Ale na spotkaniu z Teresą Kaczorowską ambasador RP w Brukseli, piastujący tę funkcję od kilku miesięcy Artur Orzechowski przybył. I chwalił książkę o Obławie Augustowskiej oraz działalność Centrum Polskiego. Może jednak ta dobra zmiana się zaczyna?
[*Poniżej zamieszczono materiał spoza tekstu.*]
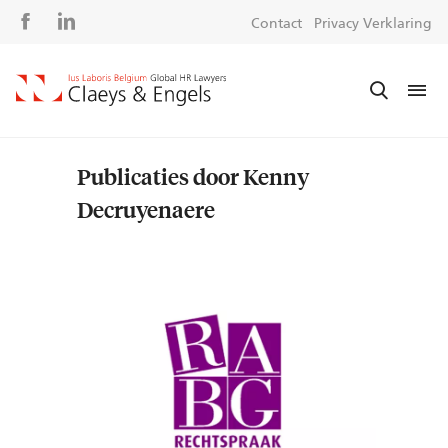
Social
S
Contact
Privacy Verklaring
media
m
Publicaties door Kenny
Decruyenaere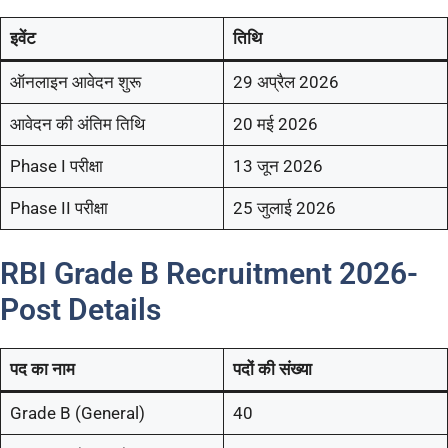
इवेंट
तिथि
ऑनलाइन आवेदन शुरू
29 अप्रैल 2026
आवेदन की अंतिम तिथि
20 मई 2026
Phase I परीक्षा
13 जून 2026
Phase II परीक्षा
25 जुलाई 2026
RBI Grade B Recruitment 2026-
Post Details
पद का नाम
पदों की संख्या
Grade B (General)
40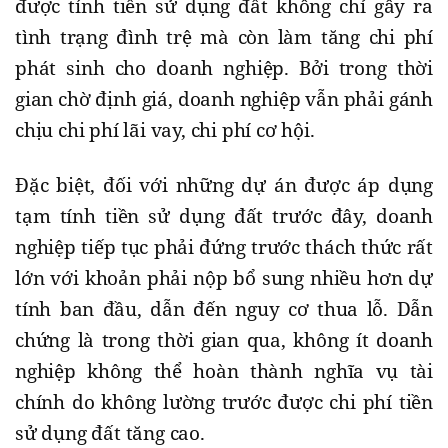
được tính tiền sử dụng đất không chỉ gây ra
tình trạng đình trệ mà còn làm tăng chi phí
phát sinh cho doanh nghiệp. Bởi trong thời
gian chờ định giá, doanh nghiệp vẫn phải gánh
chịu chi phí lãi vay, chi phí cơ hội.
Đặc biệt, đối với những dự án được áp dụng
tạm tính tiền sử dụng đất trước đây, doanh
nghiệp tiếp tục phải đứng trước thách thức rất
lớn với khoản phải nộp bổ sung nhiều hơn dự
tính ban đầu, dẫn đến nguy cơ thua lỗ. Dẫn
chứng là trong thời gian qua, không ít doanh
nghiệp không thể hoàn thành nghĩa vụ tài
chính do không lường trước được chi phí tiền
sử dụng đất tăng cao.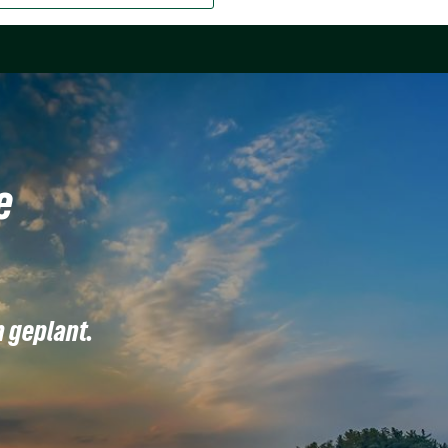
e
n geplant.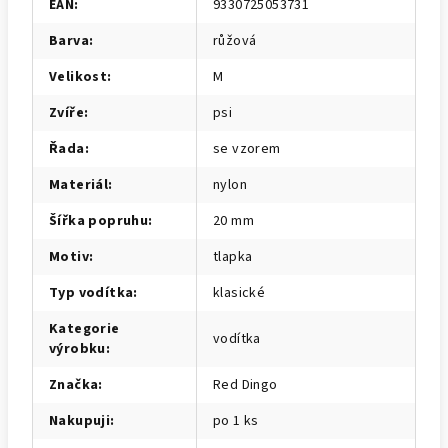
EAN
:
9330725053731
Barva
:
růžová
Velikost
:
M
Zvíře
:
psi
Řada
:
se vzorem
Materiál
:
nylon
Šířka popruhu
:
20 mm
Motiv
:
tlapka
Typ vodítka
:
klasické
Kategorie
vodítka
výrobku
:
Značka
:
Red Dingo
Nakupuji
:
po 1 ks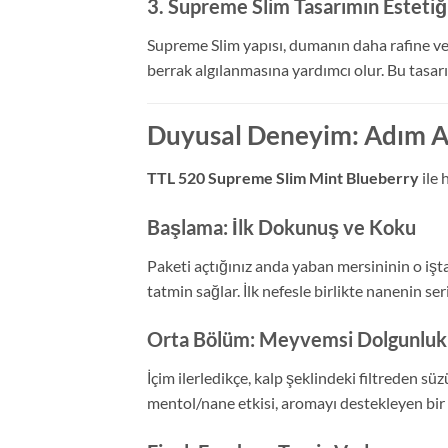
3. Supreme Slim Tasarımın Estetiğ
Supreme Slim yapısı, dumanın daha rafine ve 
berrak algılanmasına yardımcı olur. Bu tasa
Duyusal Deneyim: Adım Ad
TTL 520 Supreme Slim Mint Blueberry
ile 
Başlama: İlk Dokunuş ve Koku
Paketi açtığınız anda yaban mersininin o iştah 
tatmin sağlar. İlk nefesle birlikte nanenin seri
Orta Bölüm: Meyvemsi Dolgunluk
İçim ilerledikçe, kalp şeklindeki filtreden s
mentol/nane etkisi, aromayı destekleyen bir a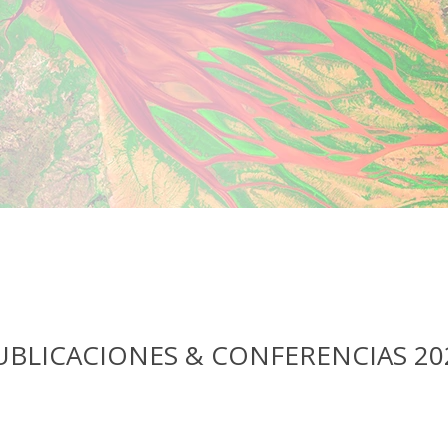
UBLICACIONES & CONFERENCIAS 20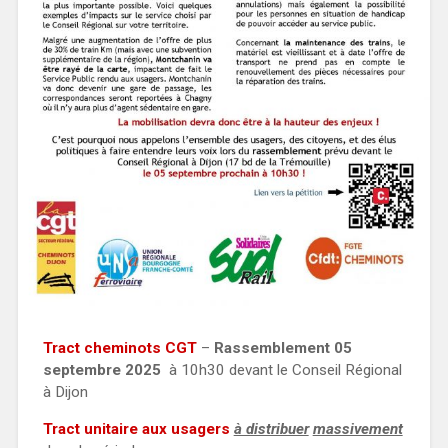
Tract cheminots CGT
–
Rassemblement 05
septembre 2025
à 10h30 devant le Conseil Régional
à Dijon
Tract unitaire aux usagers
à distribuer
massivement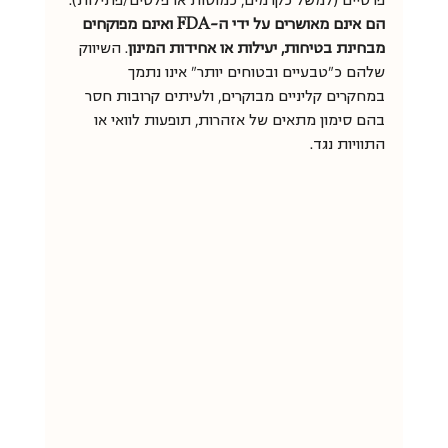
פרטיים (למשל כקרמים, כמוסות או פלטים/פתילות). 
הם אינם מאושרים על ידי ה-FDA ואינם מפוקחים 
מבחינת בטיחות, יעילות או אחידות המינון
. השיווק 
שלהם כ"טבעיים ובטוחים יותר" אינו נתמך 
במחקרים קליניים מבוקרים, ולעיתים קרובות חסר 
בהם סימון מתאים של אזהרות, תופעות לוואי או 
התוויות נגד.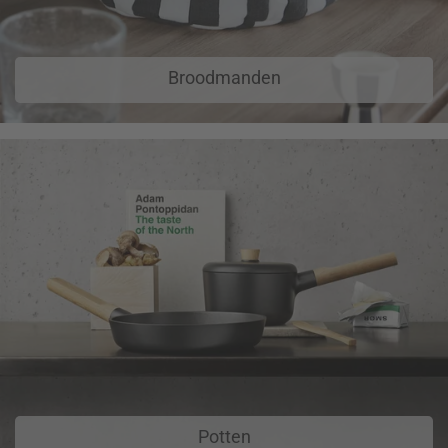
Broodmanden
Potten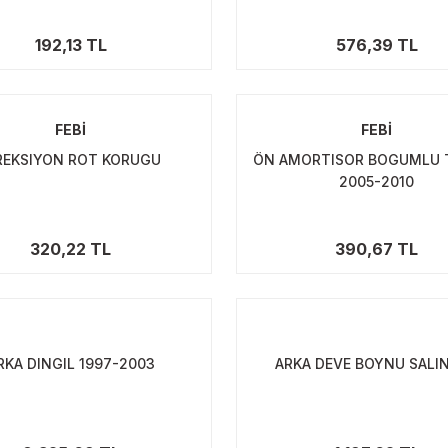
192,13 TL
576,39 TL
FEBİ
FEBİ
REKSIYON ROT KORUGU
ÖN AMORTISOR BOGUMLU 
2005-2010
320,22 TL
390,67 TL
RKA DINGIL 1997-2003
ARKA DEVE BOYNU SALI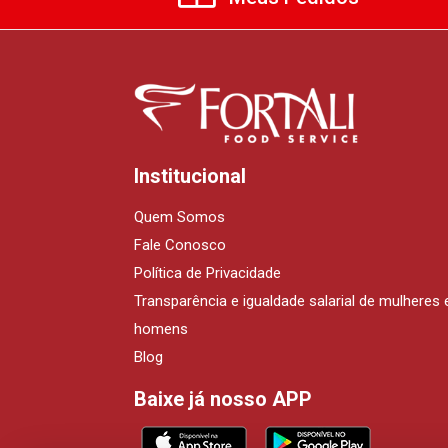
Institucional
Quem Somos
Fale Conosco
Política de Privacidade
Transparência e igualdade salarial de mulheres 
homens
Blog
Baixe já nosso APP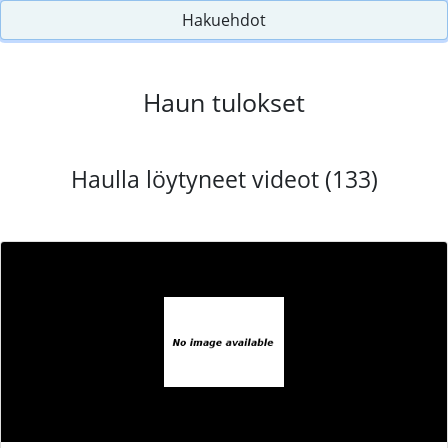
Hakuehdot
Haun tulokset
Haulla löytyneet videot (133)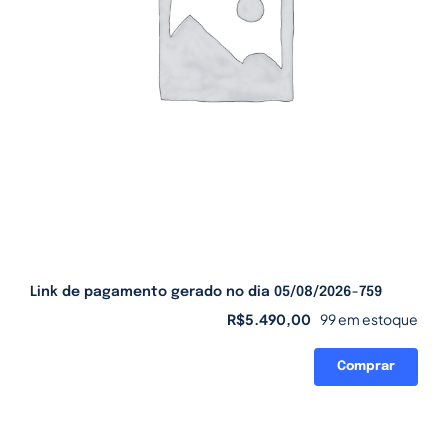
Link de pagamento gerado no dia 05/08/2026-759
R$
5.490,00
99 em estoque
Comprar
Link
de
pagamento
gerado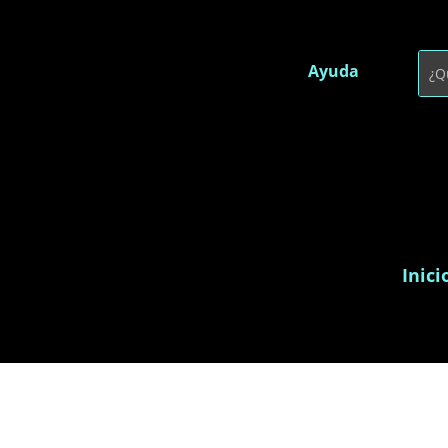
Ayuda
Inici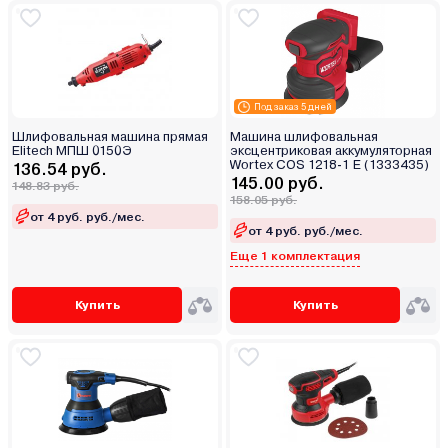
Под заказ 5 дней
Шлифовальная машина прямая
Машина шлифовальная
Elitech МПШ 0150Э
эксцентриковая аккумуляторная
Wortex COS 1218-1 E (1333435)
136.54 руб.
145.00 руб.
148.83 руб.
158.05 руб.
от 4 руб. руб./мес.
от 4 руб. руб./мес.
Еще 1 комплектация
Купить
Купить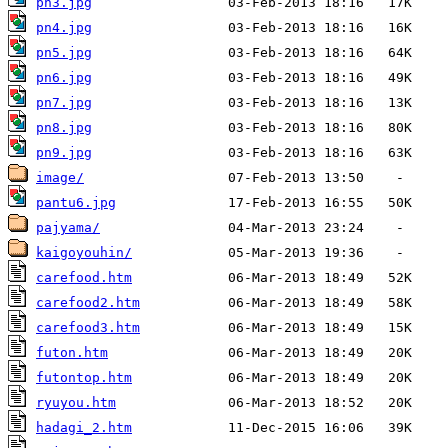
pn3.jpg
pn4.jpg
pn5.jpg
pn6.jpg
pn7.jpg
pn8.jpg
pn9.jpg
image/
pantu6.jpg
pajyama/
kaigoyouhin/
carefood.htm
carefood2.htm
carefood3.htm
futon.htm
futontop.htm
ryuyou.htm
hadagi_2.htm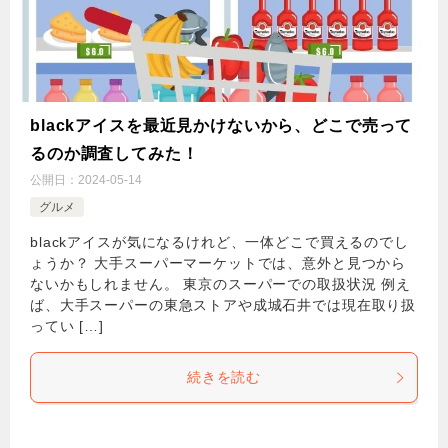
blackアイスを最近見かけないから、どこで売って
るのか調査してみた！
公開日：
2024-05-14
グルメ
blackアイスが気になるけれど、一体どこで買えるのでし
ょうか？ 大手スーパーマーケットでは、意外と見つから
ないかもしれません。 東京のスーパーでの取扱状況 例え
ば、大手スーパーの東急ストアや成城石井では現在取り扱
ってい […]
続きを読む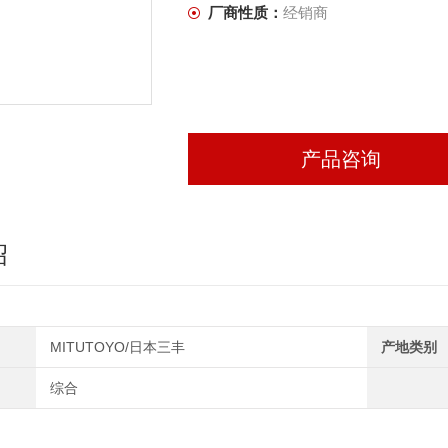
厂商性质：
经销商
产品咨询
绍
MITUTOYO/日本三丰
产地类别
综合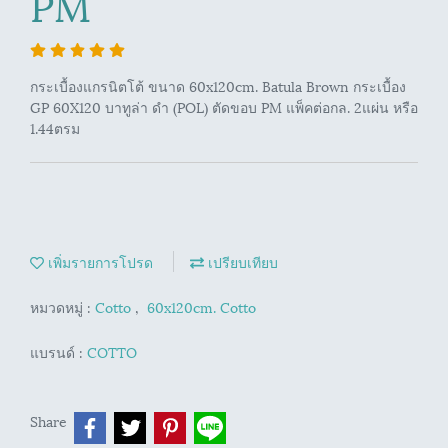
PM
กระเบื้องแกรนิตโต้ ขนาด 60x120cm. Batula Brown กระเบื้อง
GP 60X120 บาทูล่า ดำ (POL) ตัดขอบ PM แพ็คต่อกล. 2แผ่น หรือ
1.44ตรม
เพิ่มรายการโปรด
เปรียบเทียบ
หมวดหมู่ :
Cotto
,
60x120cm. Cotto
แบรนด์ :
COTTO
Share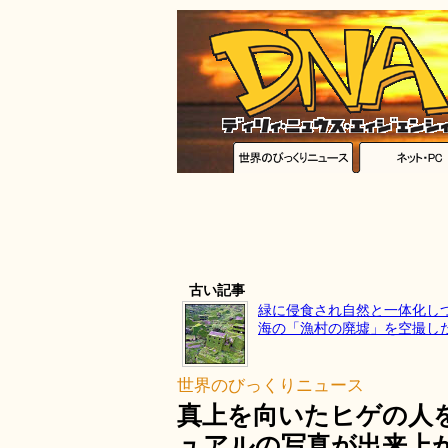
古い記事
緑に侵食され自然と一体化し
海の「漁村の廃墟」を空撮し
世界のびっくりニュース
真上を向いたヒゲの人
ュアルの写真が出来上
Oddaną dla polskości jest też Leokadia Komaiszko, Polka z Wileńszczyzny, dziennikarka i poetka, która w 2015 roku otworzyła z mężem Michelem w ich domu z ogrodem Salon Kultury Polskiej w Liege. Polaków w stolicy Walonii jest mniej, i najczęściej w związkach polsko-belgijskich, to jednak zaczynają się skupiać przy jej Salonie. Teresa Kaczorowska była pierwszym gościem z Polski i Leokadia Komaiszko liczy, że nie ostatnim…
Ocenia się, że w Belgii mieszka ok. 100 tysięcy Polaków. Nie mają jednak pism polonijnych ani telewizji, za to dużo jest mszy i nabożeństw, a także imprez kulturalnych w belgijskich kościołach, gdzie Polacy stanowią najliczniejsze grono katolików.